[[ Extracted data open ]]
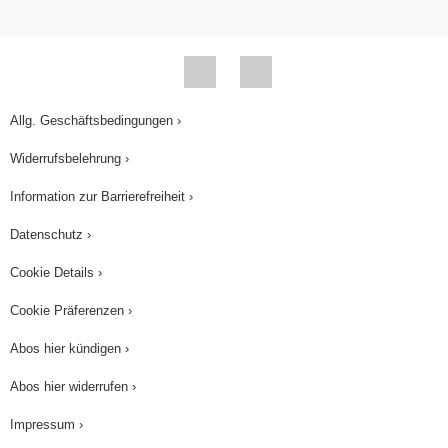
Ein Molekül 1,2 – Dichlorethen addiert ein
Molekül Chlor. Es entsteht ein Molekül 1,2,3,4 –
Tetrachlorethan. Eine zweite Reaktion der Alkane
Wir wissen, dass Alkane Substitutionsreaktionen
Allg. Geschäftsbedingungen ›
eingehen. Es gibt aber auch noch eine weitere
Widerrufsbelehrung ›
Möglichkeit. Schauen wir uns ein Beispiel an.
Information zur Barrierefreiheit ›
CH3–CH3 → H2C=CH2 + H–H
Datenschutz ›
Ein Molekül Ethan reagiert zu einem Molekül
Cookie Details ›
Ethen. Dabei wird ein Molekül Wasserstoff
abgespalten. Man sagt auch, das Wasserstoff –
Cookie Präferenzen ›
Molekül wird „eliminiert“, das heißt „entfernt“. Die
Abos hier kündigen ›
Reaktion wird als „Eliminierungsreaktion“ oder
Abos hier widerrufen ›
kurz „Eliminierung“ bezeichnet. Für Alkane sind
Eliminierungsreaktionen möglich. Eine zweite
Impressum ›
Reaktion der Alkene Das entstandene Ethen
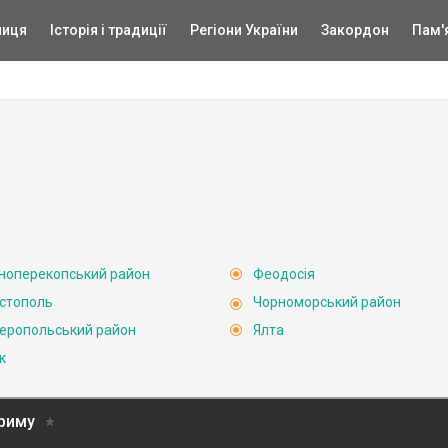
ниця
Історія і традиції
Регіони України
Закордон
Пам'
ноперекопський район
Феодосія
стополь
Чорноморський район
еропольський район
Ялта
к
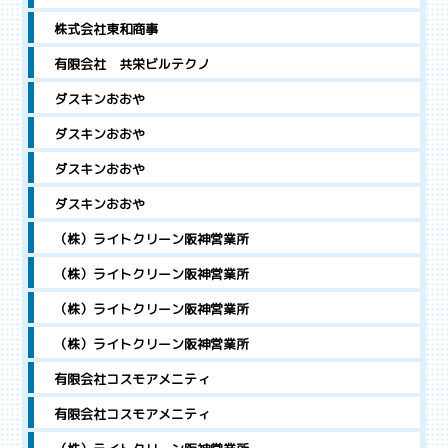
株式会社東和商事
有限会社 共栄ビルテクノ
ダスキンおおや
ダスキンおおや
ダスキンおおや
ダスキンおおや
（株）ライトクリーン阪神営業所
（株）ライトクリーン阪神営業所
（株）ライトクリーン阪神営業所
（株）ライトクリーン阪神営業所
有限会社コスモアメニティ
有限会社コスモアメニティ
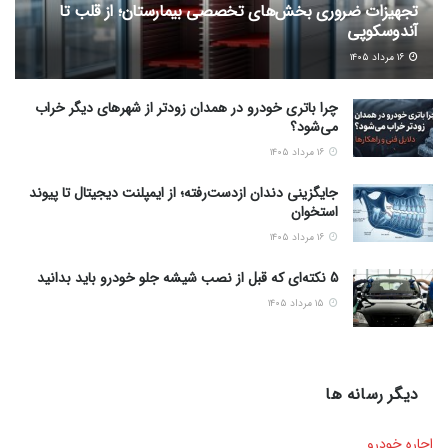
تجهیزات ضروری بخش‌های تخصصی بیمارستان؛ از قلب تا
آندوسکوپی
۱۶ مرداد ۱۴۰۵
چرا باتری خودرو در همدان زودتر از شهرهای دیگر خراب
می‌شود؟
۱۶ مرداد ۱۴۰۵
جایگزینی دندان ازدست‌رفته؛ از ایمپلنت دیجیتال تا پیوند
استخوان
۱۶ مرداد ۱۴۰۵
5 نکته‌ای که قبل از نصب شیشه جلو خودرو باید بدانید
۱۵ مرداد ۱۴۰۵
دیگر رسانه ها
اجاره خودرو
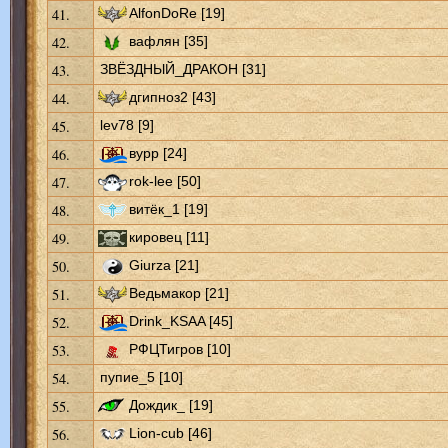
41.
AlfonDoRe [19]
42.
вафлян [35]
43.
ЗВЁЗДНЫЙ_ДРАКОН [31]
44.
дгипноз2 [43]
45.
lev78 [9]
46.
вурр [24]
47.
rok-lee [50]
48.
витёк_1 [19]
49.
кировец [11]
50.
Giurza [21]
51.
Ведьмакор [21]
52.
Drink_KSAA [45]
53.
РФЦТигров [10]
54.
пупие_5 [10]
55.
Дождик_ [19]
56.
Lion-cub [46]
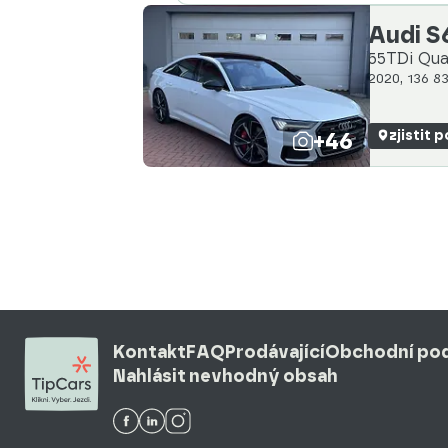
Abecedně od Z do A
Audi S
55TDi Qua
2020, 136 8
+46
zjistit 
Kontakt
FAQ
Prodávající
Obchodní po
Nahlásit nevhodný obsah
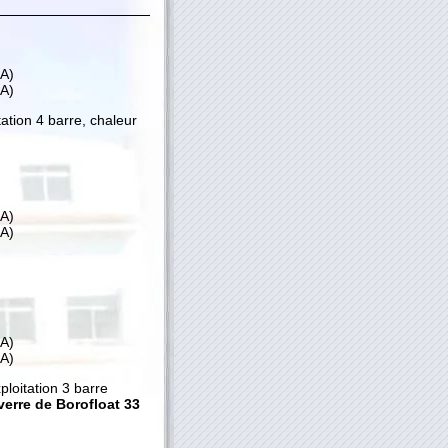
4A)
2A)
itation 4 barre, chaleur
4A)
2A)
4A)
2A)
xploitation 3 barre
verre de Borofloat 33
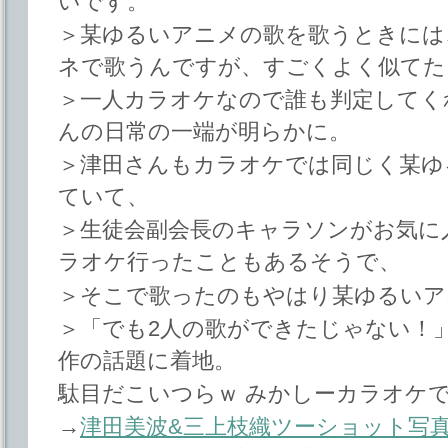
いです。
＞某ゆるいアニメの歌を歌うときには
ネで歌うんですが、すごくよく似てた
＞一人カラオケなので誰も判定してく
んの日常の一端が明らかに。
＞津田さんもカラオケでは同じく某ゆ
ていて、
＞生徒会副会長のキャラソンがお気に
ラオケ行ったこともあるそうで、
＞そこで歌ったのもやはり某ゆるいア
＞「でも2人の歌ができたじゃない！
作の話題に着地。
駄目だこいつらｗ みかしーカラオケ
→
津田美波&三上枝織ツーショット写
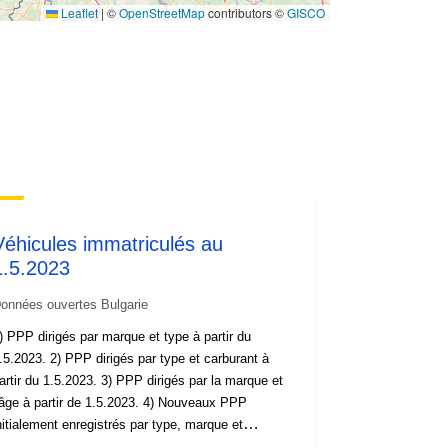
Leaflet
|
©
OpenStreetMap
contributors ©
GISCO
Véhicules immatriculés au
1.5.2023
onnées ouvertes Bulgarie
) PPP dirigés par marque et type à partir du
23. 2) PPP dirigés par type et carburant à
tir du 1.5.2023. 3) PPP dirigés par la marque et
âge à partir de 1.5.2023. 4) Nouveaux PPP
nitialement enregistrés par type, marque et
atégorie environnementale pour une période allant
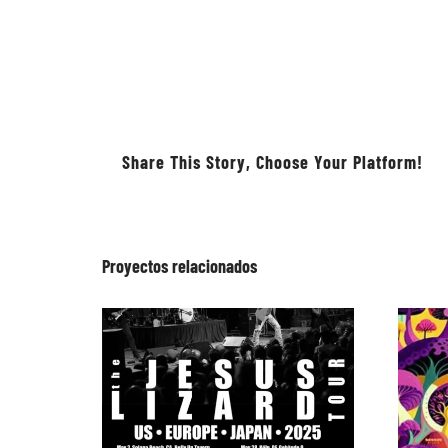
Share This Story, Choose Your Platform!
Proyectos relacionados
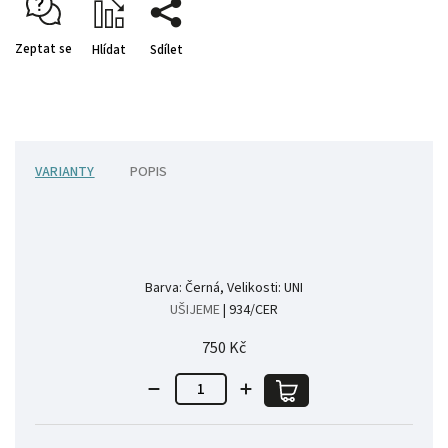
Zeptat se
Hlídat
Sdílet
VARIANTY
POPIS
Barva: Černá, Velikosti: UNI
UŠIJEME
| 934/CER
750 Kč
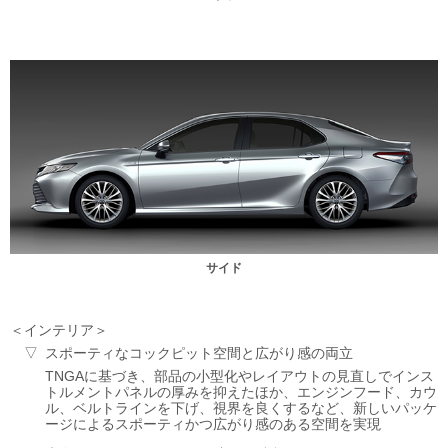
サイド
インテリア
スポーティなコックピット空間と広がり感の両立
TNGAに基づき、部品の小型化やレイアウトの見直しでインス
トルメントパネルの厚みを抑えたほか、エンジンフード、カウ
ル、ベルトラインを下げ、視界を良くするなど、新しいパッケ
ージによるスポーティかつ広がり感のある空間を実現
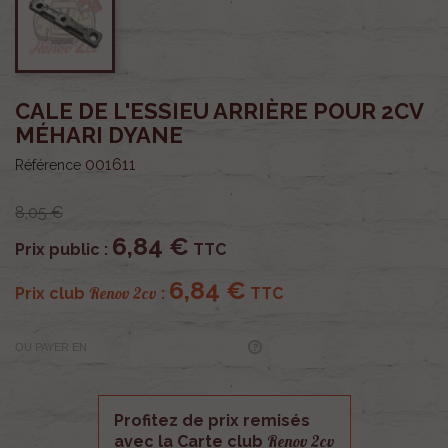
CALE DE L'ESSIEU ARRIÈRE POUR 2CV
MÉHARI DYANE
001611
Référence
8,05 €
6,84 €
Prix public :
TTC
6,84 €
Renov 2cv
Prix club
:
TTC
OU PAYER EN
Profitez de prix remisés
Renov 2cv
avec la Carte club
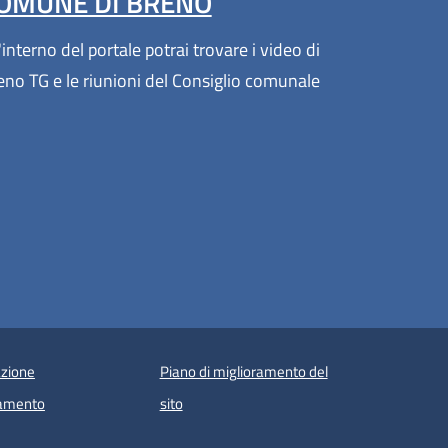
OMUNE DI BRENO
'interno del portale potrai trovare i video di
eno TG e le riunioni del Consiglio comunale
zione
Piano di miglioramento del
amento
sito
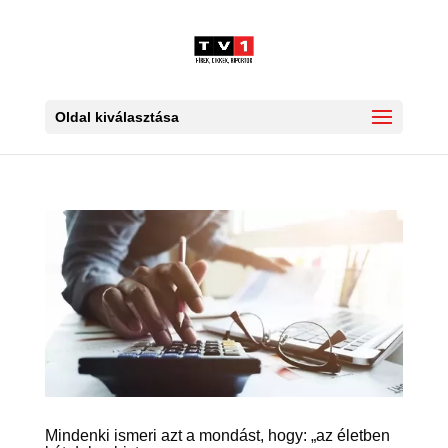
Oldal kiválasztása
Mindenki ismeri azt a mondást, hogy: „az életben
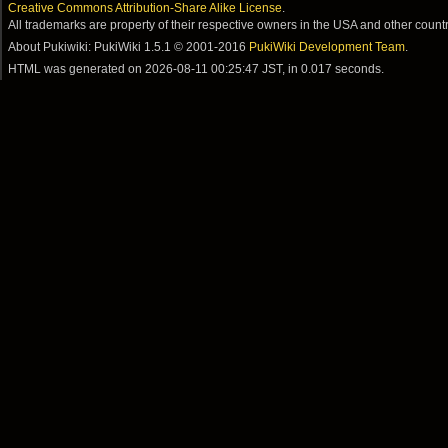
Creative Commons Attribution-Share Alike License
.
All trademarks are property of their respective owners in the USA and other countr
About Pukiwiki: PukiWiki 1.5.1 © 2001-2016
PukiWiki Development Team
.
HTML was generated on
2026-08-11 00:25:47 JST
, in 0.017 seconds.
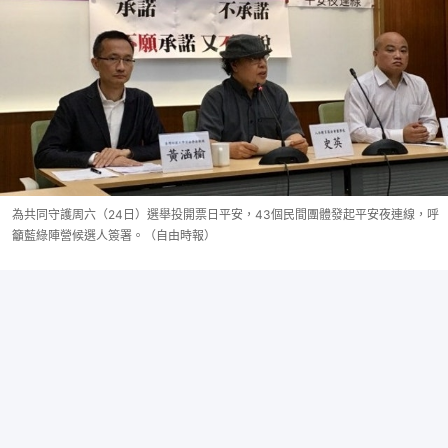
為共同守護周六（24日）選舉投開票日平安，43個民間團體發起平安夜連線，呼
籲藍綠陣營候選人簽署。（自由時報）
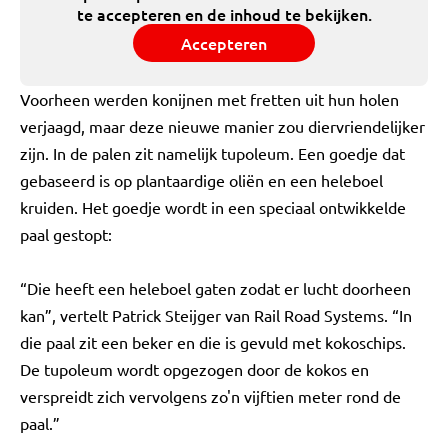
te accepteren en de inhoud te bekijken.
Accepteren
Voorheen werden konijnen met fretten uit hun holen
verjaagd, maar deze nieuwe manier zou diervriendelijker
zijn. In de palen zit namelijk tupoleum. Een goedje dat
gebaseerd is op plantaardige oliën en een heleboel
kruiden. Het goedje wordt in een speciaal ontwikkelde
paal gestopt:
“Die heeft een heleboel gaten zodat er lucht doorheen
kan”, vertelt Patrick Steijger van Rail Road Systems. “In
die paal zit een beker en die is gevuld met kokoschips.
De tupoleum wordt opgezogen door de kokos en
verspreidt zich vervolgens zo'n vijftien meter rond de
paal.”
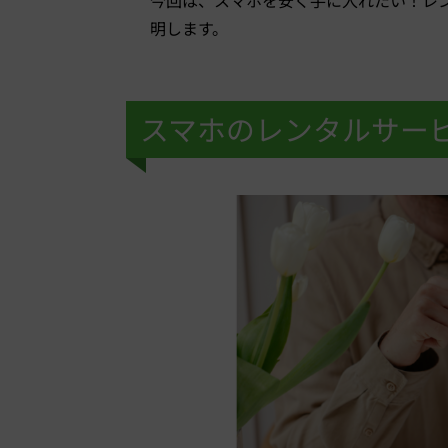
明します。
スマホのレンタルサー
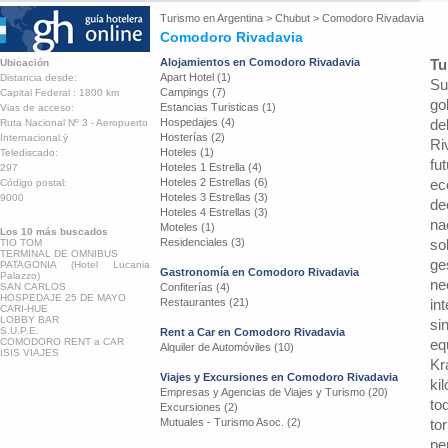
Turismo en
Argentina
>
Chubut
>
Comodoro Rivadavia
Comodoro Rivadavia
Alojamientos en Comodoro Rivadavia
Tu
Ubicación
Apart Hotel (1)
Distancia desde:
Su
Campings (7)
Capital Federal : 1800 km
go
Estancias Turisticas (1)
Vias de acceso:
Hospedajes (4)
de
Ruta Nacional Nº 3 - Aeropuerto
Hosterías (2)
Internacional.ÿ
Ri
Hoteles (1)
Telediscado:
fu
Hoteles 1 Estrella (4)
297
Hoteles 2 Estrellas (6)
ec
Código postal:
Hoteles 3 Estrellas (3)
9000
de
Hoteles 4 Estrellas (3)
na
Moteles (1)
Los 10 más buscados
Residenciales (3)
so
TIO TOM
TERMINAL DE OMNIBUS
ge
PATAGONIA (Hotel Lucania
Gastronomía en Comodoro Rivadavia
Palazzo)
ne
SAN CARLOS
Confiterías (4)
HOSPEDAJE 25 DE MAYO
Restaurantes (21)
in
CARI-HUE
LOBBY BAR
si
S.U.P.E.
Rent a Car en Comodoro Rivadavia
COMODORO RENT a CAR
eq
Alquiler de Automóviles (10)
ISIS VIAJES
Kr
Viajes y Excursiones en Comodoro Rivadavia
ki
Empresas y Agencias de Viajes y Turismo (20)
to
Excursiones (2)
Mutuales - Turismo Asoc. (2)
to
pe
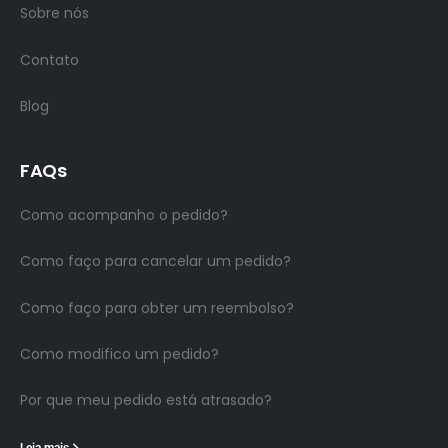
Sobre nós
Contato
Blog
FAQs
Como acompanho o pedido?
Como faço para cancelar um pedido?
Como faço para obter um reembolso?
Como modifico um pedido?
Por que meu pedido está atrasado?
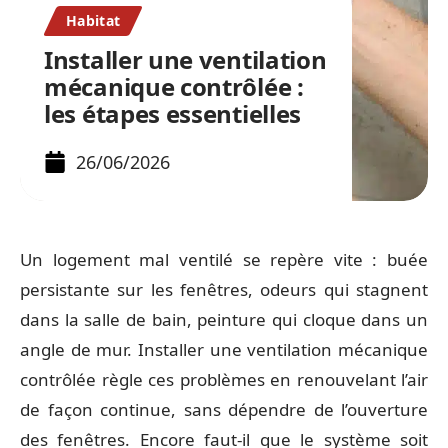
Habitat
Installer une ventilation
mécanique contrôlée :
les étapes essentielles
26/06/2026
Un logement mal ventilé se repère vite : buée
persistante sur les fenêtres, odeurs qui stagnent
dans la salle de bain, peinture qui cloque dans un
angle de mur. Installer une ventilation mécanique
contrôlée règle ces problèmes en renouvelant l’air
de façon continue, sans dépendre de l’ouverture
des fenêtres. Encore faut-il que le système soit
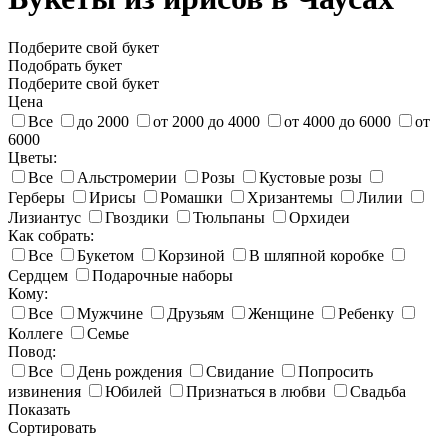
Подберите свой букет
Подобрать букет
Подберите свой букет
Цена
Все
до 2000
от 2000 до 4000
от 4000 до 6000
от
6000
Цветы:
Все
Альстромерии
Розы
Кустовые розы
Герберы
Ирисы
Ромашки
Хризантемы
Лилии
Лизиантус
Гвоздики
Тюльпаны
Орхидеи
Как собрать:
Все
Букетом
Корзиной
В шляпной коробке
Сердцем
Подарочные наборы
Кому:
Все
Мужчине
Друзьям
Женщине
Ребенку
Коллеге
Семье
Повод:
Все
День рождения
Свидание
Попросить
извинения
Юбилей
Признаться в любви
Свадьба
Показать
Сортировать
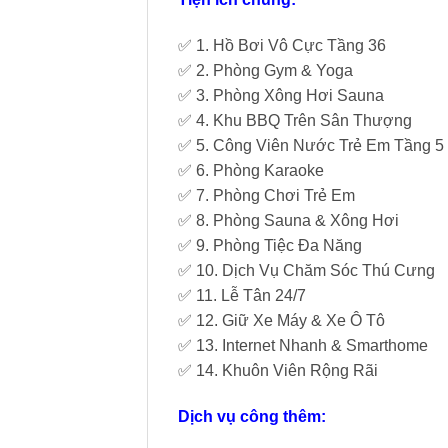
✅ 1. Hồ Bơi Vô Cực Tầng 36
✅ 2. Phòng Gym & Yoga
✅ 3. Phòng Xông Hơi Sauna
✅ 4. Khu BBQ Trên Sân Thượng
✅ 5. Công Viên Nước Trẻ Em Tầng 5
✅ 6. Phòng Karaoke
✅ 7. Phòng Chơi Trẻ Em
✅ 8. Phòng Sauna & Xông Hơi
✅ 9. Phòng Tiệc Đa Năng
✅ 10. Dịch Vụ Chăm Sóc Thú Cưng
✅ 11. Lễ Tân 24/7
✅ 12. Giữ Xe Máy & Xe Ô Tô
✅ 13. Internet Nhanh & Smarthome
✅ 14. Khuôn Viên Rộng Rãi
Dịch vụ công thêm:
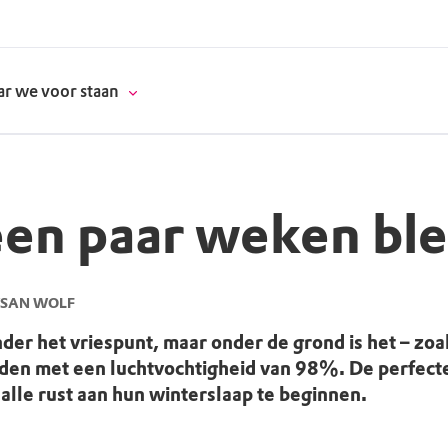
r we voor staan
en paar weken bl
donatie
erschap
YSAN WOLF
nder het vriespunt, maar onder de grond is het – zoal
es
natuur
en met een luchtvochtigheid van 98%. De perfecte
alle rust aan hun winterslaap te beginnen.
supporters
[[ Extracted data closed ]]
• Required work: Give back exactly the lines above that run from the one with "Piano di miglioramento del" to the one with "gebaseerd is op", including both, with the pictures left out.

• Response:
Piano di miglioramento del
amento
sito
Oldal kiválasztása
Mindenki ismeri azt a mondást, hogy: „az életben
Creative Commons Attribution-Share Alike License
.
All trademarks are property of their respective owners in the USA and other countr
About Pukiwiki: PukiWiki 1.5.1 © 2001-2016
PukiWiki Development Team
.
HTML was generated on
2026-08-11 00:25:47 JST
, in 0.017 seconds.
為共同守護周六（24日）選舉投開票日平安，43個民間團體發起平安夜連線，呼
籲藍綠陣營候選人簽署。（自由時報）
te accepteren en de inhoud te bekijken.
Accepteren
Voorheen werden konijnen met fretten uit hun holen
verjaagd, maar deze nieuwe manier zou diervriendelijker
zijn. In de palen zit namelijk tupoleum. Een goedje dat
gebaseerd is op plantaardige oliën en een heleboel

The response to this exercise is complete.